::: TASK INPUT

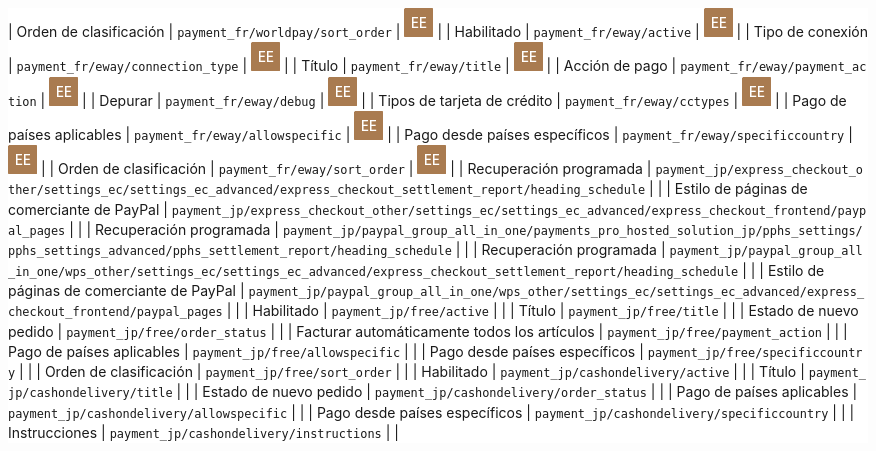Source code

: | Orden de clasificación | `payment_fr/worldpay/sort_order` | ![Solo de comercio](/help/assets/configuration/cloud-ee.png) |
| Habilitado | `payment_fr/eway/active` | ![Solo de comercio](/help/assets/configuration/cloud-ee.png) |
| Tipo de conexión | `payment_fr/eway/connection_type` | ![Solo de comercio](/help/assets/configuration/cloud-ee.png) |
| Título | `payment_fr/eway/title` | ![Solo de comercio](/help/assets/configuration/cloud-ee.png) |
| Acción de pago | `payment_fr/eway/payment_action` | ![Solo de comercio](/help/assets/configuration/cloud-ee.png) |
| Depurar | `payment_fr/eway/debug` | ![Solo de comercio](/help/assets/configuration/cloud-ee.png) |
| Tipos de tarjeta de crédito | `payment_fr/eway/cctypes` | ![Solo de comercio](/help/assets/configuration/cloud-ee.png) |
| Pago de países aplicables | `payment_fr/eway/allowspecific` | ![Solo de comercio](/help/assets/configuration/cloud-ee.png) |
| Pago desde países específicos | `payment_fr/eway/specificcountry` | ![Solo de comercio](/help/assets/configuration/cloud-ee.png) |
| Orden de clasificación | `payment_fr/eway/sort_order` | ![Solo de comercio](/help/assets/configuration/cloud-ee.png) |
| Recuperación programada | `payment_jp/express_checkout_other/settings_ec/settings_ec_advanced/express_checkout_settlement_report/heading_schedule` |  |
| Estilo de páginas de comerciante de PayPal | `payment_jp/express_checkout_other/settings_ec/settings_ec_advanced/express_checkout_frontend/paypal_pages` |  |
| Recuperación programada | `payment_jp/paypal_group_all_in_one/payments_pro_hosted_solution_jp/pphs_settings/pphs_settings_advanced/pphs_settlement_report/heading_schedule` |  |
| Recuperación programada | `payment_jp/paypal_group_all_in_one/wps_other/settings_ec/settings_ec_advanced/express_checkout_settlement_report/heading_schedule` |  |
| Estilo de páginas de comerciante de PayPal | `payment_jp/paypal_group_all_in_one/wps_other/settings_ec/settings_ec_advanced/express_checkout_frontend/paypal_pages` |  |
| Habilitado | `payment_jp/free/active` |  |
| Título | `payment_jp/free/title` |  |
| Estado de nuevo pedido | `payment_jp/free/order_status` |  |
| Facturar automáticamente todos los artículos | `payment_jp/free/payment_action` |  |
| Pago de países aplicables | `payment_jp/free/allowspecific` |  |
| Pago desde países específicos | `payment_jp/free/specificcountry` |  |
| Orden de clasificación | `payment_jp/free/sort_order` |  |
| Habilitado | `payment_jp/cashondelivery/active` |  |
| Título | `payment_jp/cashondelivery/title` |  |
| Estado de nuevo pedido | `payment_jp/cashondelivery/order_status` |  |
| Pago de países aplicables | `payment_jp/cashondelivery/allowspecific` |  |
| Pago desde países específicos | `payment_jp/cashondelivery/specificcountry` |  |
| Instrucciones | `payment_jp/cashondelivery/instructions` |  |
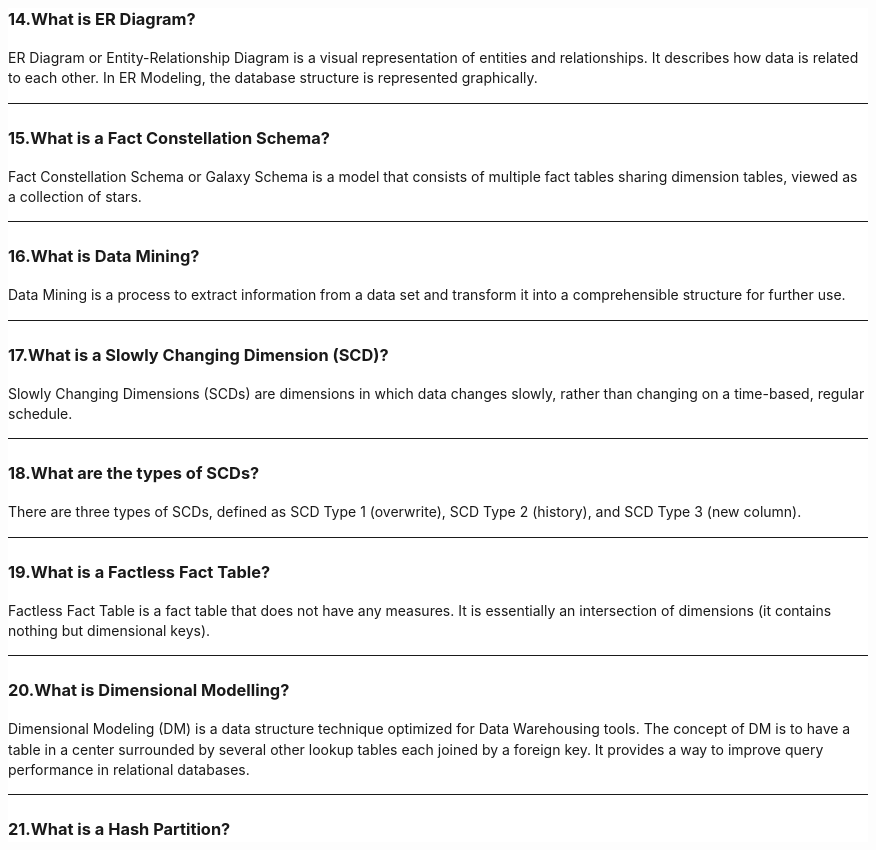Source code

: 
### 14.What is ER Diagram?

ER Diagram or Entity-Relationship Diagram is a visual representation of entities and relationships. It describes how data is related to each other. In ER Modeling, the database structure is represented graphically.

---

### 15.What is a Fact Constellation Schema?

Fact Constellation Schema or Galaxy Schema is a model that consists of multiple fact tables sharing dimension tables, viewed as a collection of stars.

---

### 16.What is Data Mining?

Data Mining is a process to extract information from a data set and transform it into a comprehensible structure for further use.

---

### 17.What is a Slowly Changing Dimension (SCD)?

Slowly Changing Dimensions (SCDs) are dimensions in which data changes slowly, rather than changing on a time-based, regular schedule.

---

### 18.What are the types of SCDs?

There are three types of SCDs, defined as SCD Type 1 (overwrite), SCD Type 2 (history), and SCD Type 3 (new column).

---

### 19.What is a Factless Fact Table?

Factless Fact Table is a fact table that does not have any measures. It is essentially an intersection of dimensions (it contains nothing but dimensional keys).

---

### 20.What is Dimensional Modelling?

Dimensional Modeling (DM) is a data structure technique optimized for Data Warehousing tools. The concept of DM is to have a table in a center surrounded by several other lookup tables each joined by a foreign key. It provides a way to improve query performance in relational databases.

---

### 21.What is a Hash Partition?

::::::
::: TASK INPUT

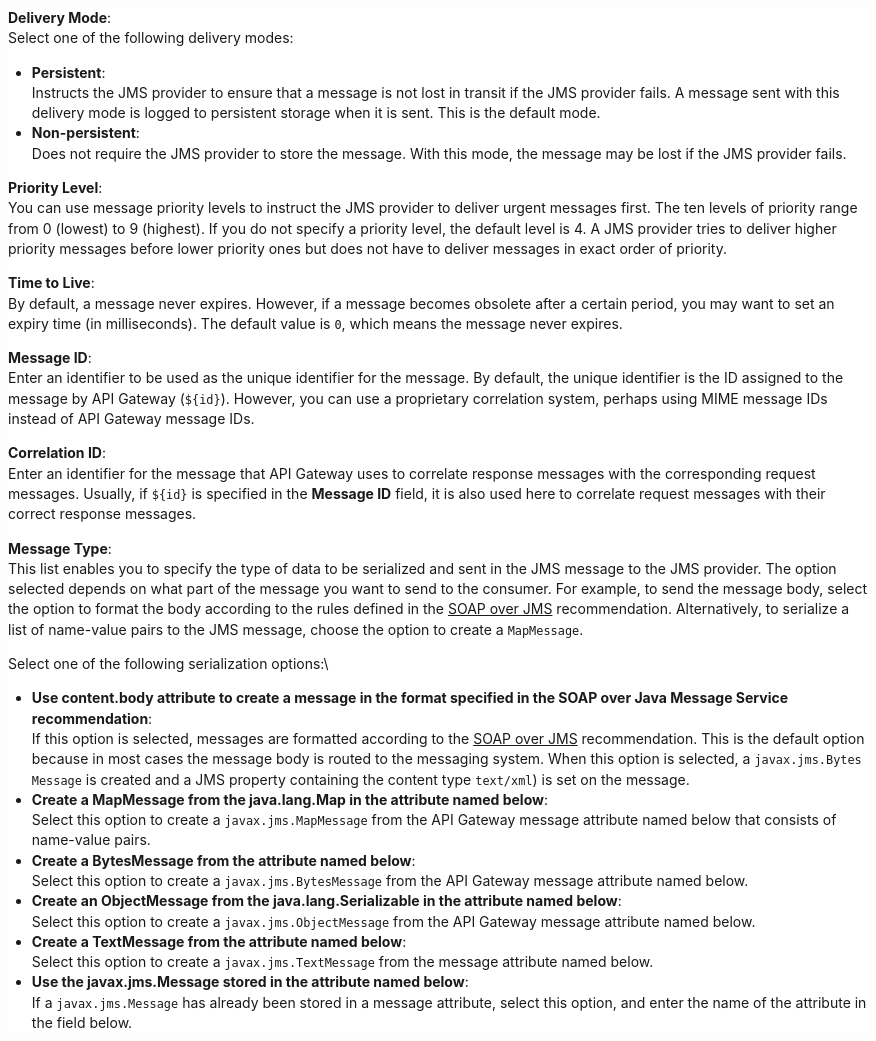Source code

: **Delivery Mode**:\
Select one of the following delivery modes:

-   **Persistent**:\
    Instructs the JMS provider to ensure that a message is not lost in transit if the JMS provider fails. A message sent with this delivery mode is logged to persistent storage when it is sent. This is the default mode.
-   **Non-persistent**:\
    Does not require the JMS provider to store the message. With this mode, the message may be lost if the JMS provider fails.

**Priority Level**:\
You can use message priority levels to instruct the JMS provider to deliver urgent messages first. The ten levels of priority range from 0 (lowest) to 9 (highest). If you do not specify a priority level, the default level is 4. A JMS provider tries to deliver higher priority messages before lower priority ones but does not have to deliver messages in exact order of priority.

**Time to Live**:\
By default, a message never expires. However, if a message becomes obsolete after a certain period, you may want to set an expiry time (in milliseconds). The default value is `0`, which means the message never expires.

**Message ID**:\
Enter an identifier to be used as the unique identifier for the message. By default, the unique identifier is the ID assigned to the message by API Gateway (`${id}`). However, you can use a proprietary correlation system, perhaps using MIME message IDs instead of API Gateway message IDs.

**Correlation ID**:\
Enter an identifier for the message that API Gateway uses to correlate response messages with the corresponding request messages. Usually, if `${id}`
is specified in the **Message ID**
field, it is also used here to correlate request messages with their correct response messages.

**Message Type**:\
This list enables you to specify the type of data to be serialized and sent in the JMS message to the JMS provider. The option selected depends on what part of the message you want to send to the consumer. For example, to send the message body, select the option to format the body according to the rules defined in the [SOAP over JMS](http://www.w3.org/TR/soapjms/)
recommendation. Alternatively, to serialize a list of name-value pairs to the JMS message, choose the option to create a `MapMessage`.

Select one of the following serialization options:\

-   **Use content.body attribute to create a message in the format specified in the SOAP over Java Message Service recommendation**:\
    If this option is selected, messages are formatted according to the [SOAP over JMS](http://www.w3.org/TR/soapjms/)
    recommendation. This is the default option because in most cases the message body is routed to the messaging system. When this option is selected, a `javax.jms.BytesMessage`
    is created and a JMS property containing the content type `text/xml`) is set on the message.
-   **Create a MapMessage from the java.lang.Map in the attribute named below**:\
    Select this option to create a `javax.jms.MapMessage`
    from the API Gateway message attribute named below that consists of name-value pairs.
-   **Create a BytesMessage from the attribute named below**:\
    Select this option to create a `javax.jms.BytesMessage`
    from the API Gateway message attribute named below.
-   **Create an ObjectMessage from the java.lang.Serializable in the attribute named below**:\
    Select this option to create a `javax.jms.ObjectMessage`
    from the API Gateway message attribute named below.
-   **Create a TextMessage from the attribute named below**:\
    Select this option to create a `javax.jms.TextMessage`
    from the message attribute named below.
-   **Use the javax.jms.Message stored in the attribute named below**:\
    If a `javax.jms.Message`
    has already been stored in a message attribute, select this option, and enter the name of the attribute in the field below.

::::::

DIRECTIONS FOR THIS TASK: Pull every line containing "want" from the entries above and copy it.

EXPECTED ANSWER:
By default, a message never expires. However, if a message becomes obsolete after a certain period, you may want to set an expiry time (in milliseconds). The default value is `0`, which means the message never expires.
This list enables you to specify the type of data to be serialized and sent in the JMS message to the JMS provider. The option selected depends on what part of the message you want to send to the consumer. For example, to send the message body, select the option to format the body according to the rules defined in the [SOAP over JMS](http://www.w3.org/TR/soapjms/)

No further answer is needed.